PROBLEM DETAILS: Convert the lines between the one containing "Post navigation" and the one containing "Foods & Culinary", inclusive, into a Markdown table with two columns, Number and Line, and leave out any blank lines.

THE RECORDS:
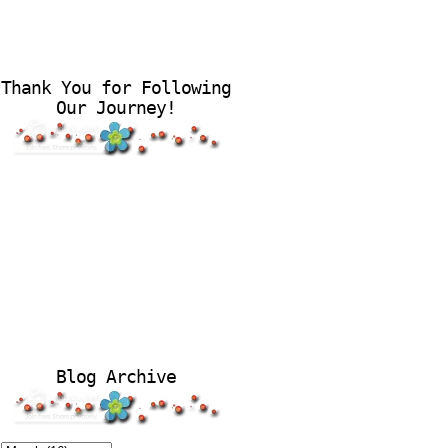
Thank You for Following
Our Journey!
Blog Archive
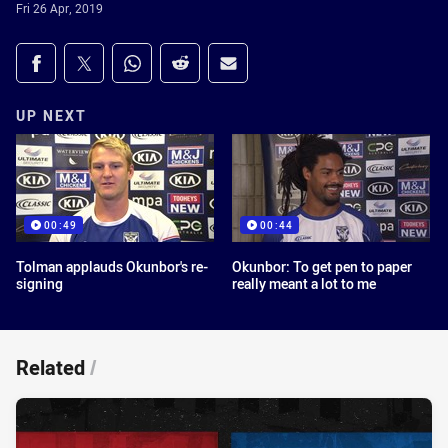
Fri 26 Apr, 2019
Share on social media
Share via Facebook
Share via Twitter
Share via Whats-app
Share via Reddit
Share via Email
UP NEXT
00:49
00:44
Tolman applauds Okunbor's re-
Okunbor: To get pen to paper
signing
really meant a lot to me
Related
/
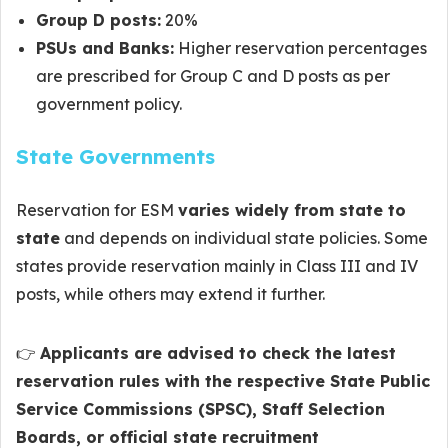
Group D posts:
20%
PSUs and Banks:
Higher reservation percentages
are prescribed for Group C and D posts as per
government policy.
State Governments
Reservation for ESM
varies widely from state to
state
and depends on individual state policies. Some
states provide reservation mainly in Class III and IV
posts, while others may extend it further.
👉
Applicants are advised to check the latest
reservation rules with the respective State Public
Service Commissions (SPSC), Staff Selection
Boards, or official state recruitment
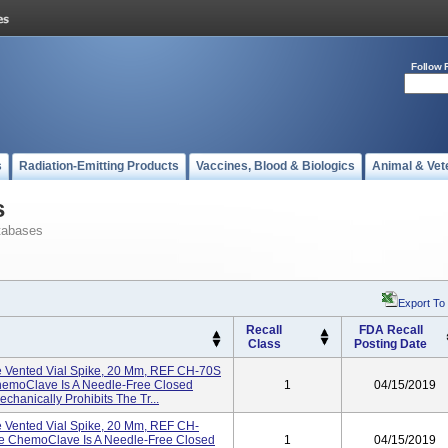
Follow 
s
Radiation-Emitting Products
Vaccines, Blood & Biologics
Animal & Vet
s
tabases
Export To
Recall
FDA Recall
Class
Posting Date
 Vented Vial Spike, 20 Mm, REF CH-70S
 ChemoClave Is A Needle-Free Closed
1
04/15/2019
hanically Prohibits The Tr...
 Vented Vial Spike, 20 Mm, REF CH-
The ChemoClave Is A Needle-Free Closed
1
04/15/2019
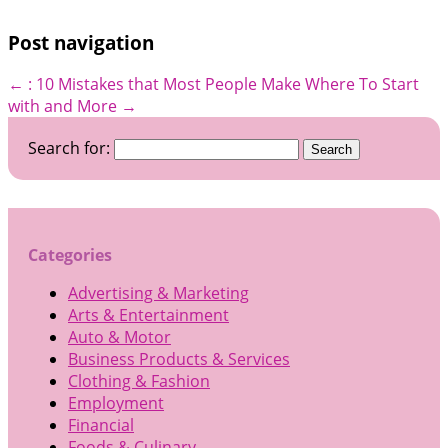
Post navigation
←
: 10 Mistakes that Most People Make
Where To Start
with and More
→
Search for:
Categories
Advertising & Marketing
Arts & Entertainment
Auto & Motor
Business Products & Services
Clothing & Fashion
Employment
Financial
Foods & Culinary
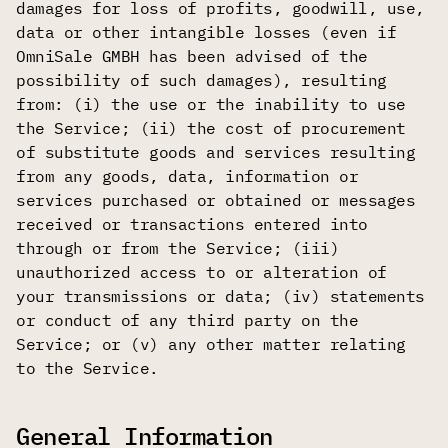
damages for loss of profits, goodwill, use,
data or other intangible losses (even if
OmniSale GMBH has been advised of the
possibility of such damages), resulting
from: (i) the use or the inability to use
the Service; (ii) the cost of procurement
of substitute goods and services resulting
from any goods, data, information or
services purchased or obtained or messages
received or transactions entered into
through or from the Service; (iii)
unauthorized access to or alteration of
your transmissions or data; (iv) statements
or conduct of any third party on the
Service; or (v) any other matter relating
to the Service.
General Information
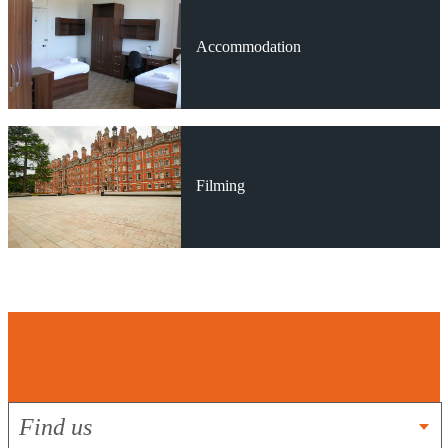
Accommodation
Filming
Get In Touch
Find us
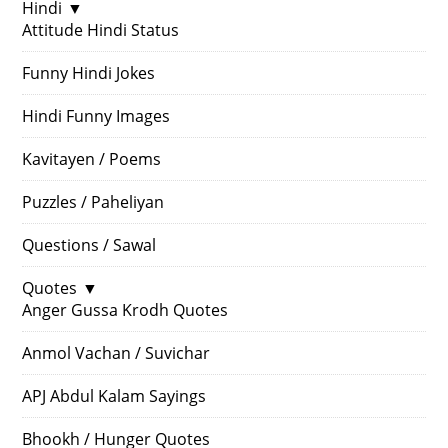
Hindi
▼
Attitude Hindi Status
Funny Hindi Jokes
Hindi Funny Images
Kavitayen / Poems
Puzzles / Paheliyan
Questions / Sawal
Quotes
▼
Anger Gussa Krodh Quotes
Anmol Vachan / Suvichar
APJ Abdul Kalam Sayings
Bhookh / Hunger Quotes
==
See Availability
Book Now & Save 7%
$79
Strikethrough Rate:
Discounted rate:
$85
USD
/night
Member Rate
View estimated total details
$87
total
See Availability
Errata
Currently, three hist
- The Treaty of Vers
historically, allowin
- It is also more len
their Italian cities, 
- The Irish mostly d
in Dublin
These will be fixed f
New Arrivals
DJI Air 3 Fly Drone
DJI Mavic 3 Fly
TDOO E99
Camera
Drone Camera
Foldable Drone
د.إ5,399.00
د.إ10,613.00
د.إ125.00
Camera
---
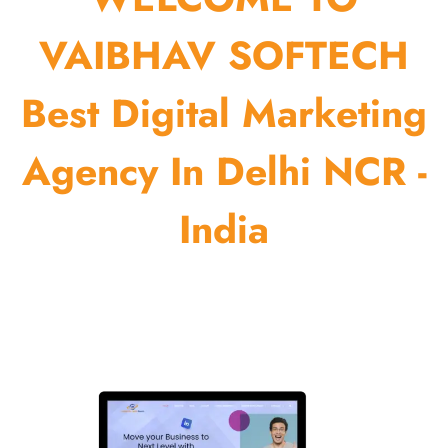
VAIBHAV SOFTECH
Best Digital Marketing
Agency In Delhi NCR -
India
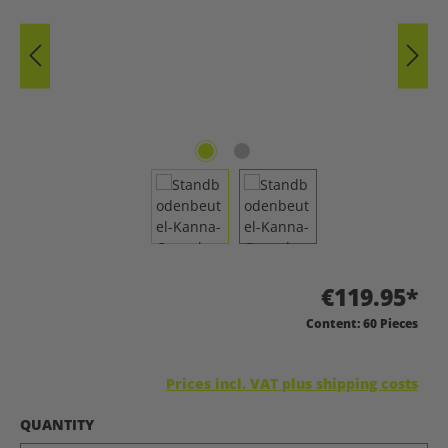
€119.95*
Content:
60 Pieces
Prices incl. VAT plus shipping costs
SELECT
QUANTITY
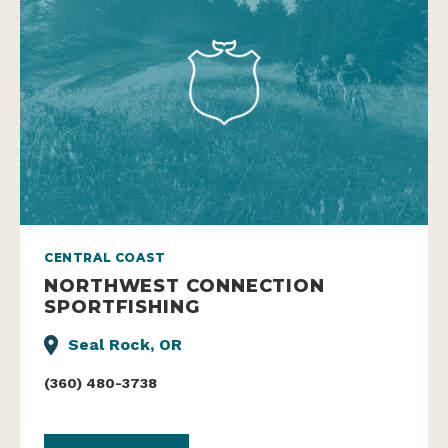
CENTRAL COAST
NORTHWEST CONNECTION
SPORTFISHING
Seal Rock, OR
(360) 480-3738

FINISHED EXERCISE:
| Number | Line |
|---|---|
| 1 | Post navigation |
| 2 | ← |
| 3 | : 10 Mistakes that Most People Make |
| 4 | Where To Start |
| 5 | with and More |
| 6 | → |
| 7 | Search for: |
| 8 | Categories |
| 9 | Advertising & Marketing |
| 10 | Arts & Entertainment |
| 11 | Auto & Motor |
| 12 | Business Products & Services |
| 13 | Clothing & Fashion |
| 14 | Employment |
| 15 | Financial |
| 16 | Foods & Culinary |